🤖 AI Summary
Conventional CNNs struggle to model high-order pixel-wise correlations in images. Method: Inspired by nonlinear processing mechanisms in biological vision, we propose a learnable high-order Volterra convolution module that explicitly models multiplicative interactions among pixels. This is the first incorporation of biologically plausible high-order nonlinear convolution into deep visual models, supporting dynamic learning of the optimal expansion order—empirically found to be 3–4, aligning with statistical properties of natural images. Contribution/Results: Through representational similarity analysis (RSA), systematic perturbation studies, and evaluation across multiple datasets (MNIST–Imagenette), our method achieves significant performance gains over standard CNNs on CIFAR-10/100. It reveals order-specific encoding of distinct visual information subdimensions and characterizes hierarchical differences in representational geometry across network layers—establishing a novel paradigm for interpretable, biologically grounded visual modeling.
📝 Abstract
We propose a novel approach to image classification inspired by complex nonlinear biological visual processing, whereby classical convolutional neural networks (CNNs) are equipped with learnable higher-order convolutions.
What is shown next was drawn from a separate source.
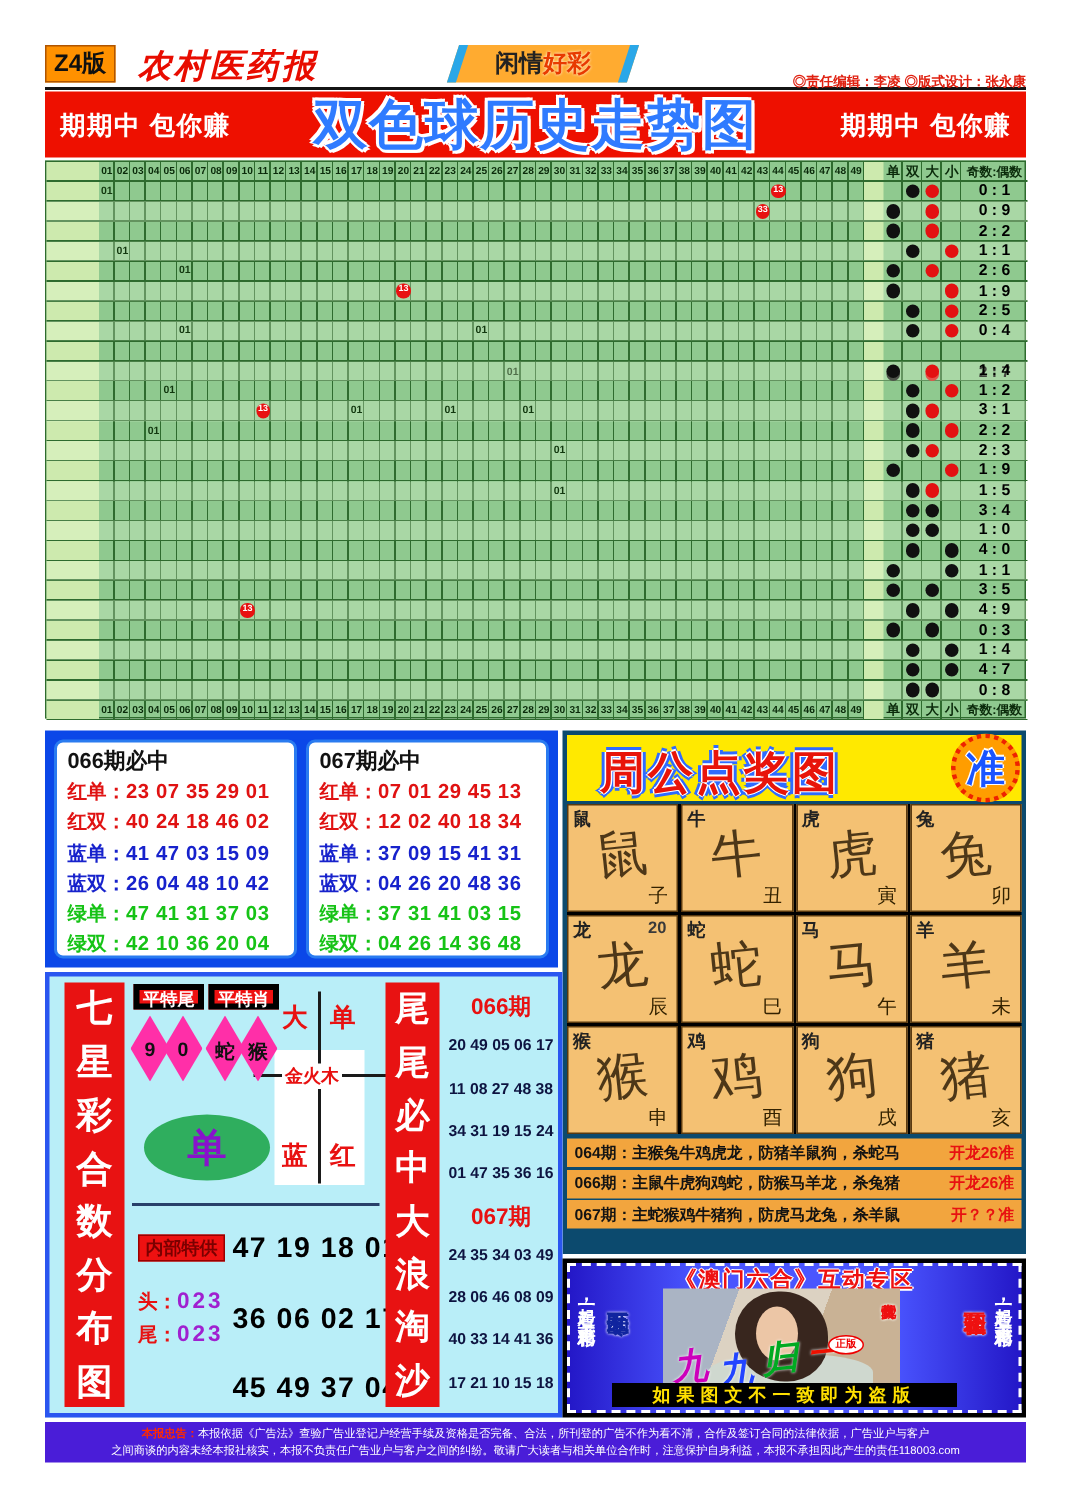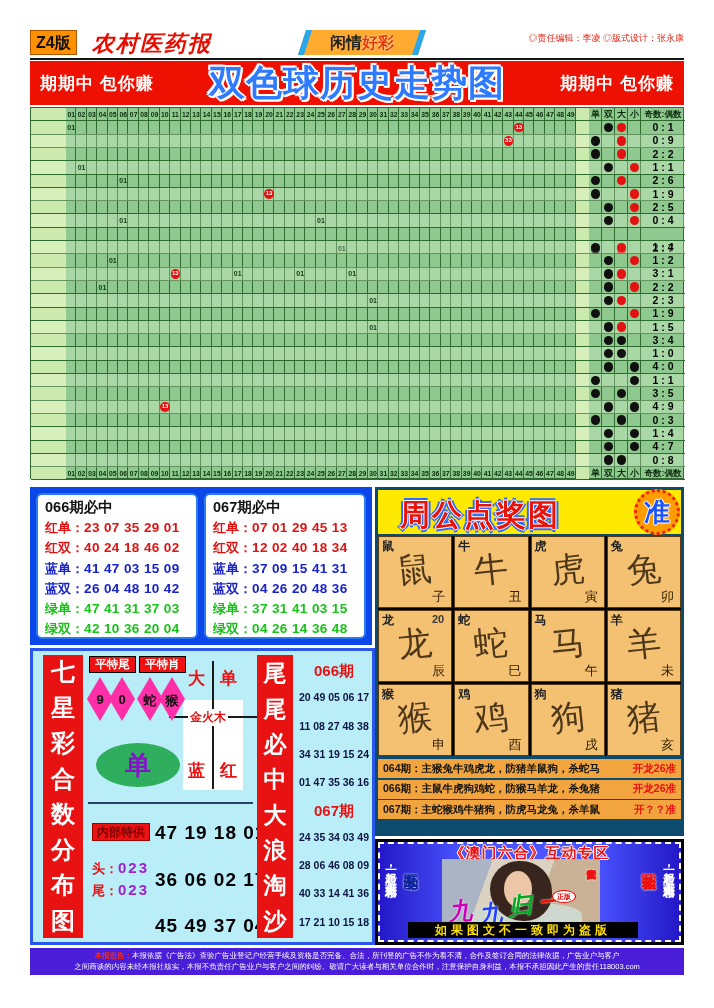"◎责任编辑：李凌 ◎版式设计：张永康" #credits { font-weight: normal -> bold; top: 4px -> 20px }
Our model incorporates a Volterra-like expansion of the convolution operator, capturing multiplicative interactions akin to those observed in early and advanced stages of biological visual processing. We evaluated this approach on synthetic datasets by measuring sensitivity to testing higher-order correlations and performance in standard benchmarks (MNIST, FashionMNIST, CIFAR10, CIFAR100 and Imagenette). Our architecture outperforms traditional CNN baselines, and achieves optimal performance with expansions up to 3rd/4th order, aligning remarkably well with the distribution of pixel intensities in natural images. Through systematic perturbation analysis, we validate this alignment by isolating the contributions of specific image statistics to model performance, demonstrating how different orders of convolution process distinct aspects of visual information. Furthermore, Representational Similarity Analysis reveals distinct geometries across network layers, indicating qualitatively different modes of visual information processing. Our work bridges neuroscience and deep learning, offering a path towards more effective, biologically inspired computer vision models. It provides insights into visual information processing and lays the groundwork for neural networks that better capture complex visual patterns, particularly in resource-constrained scenarios.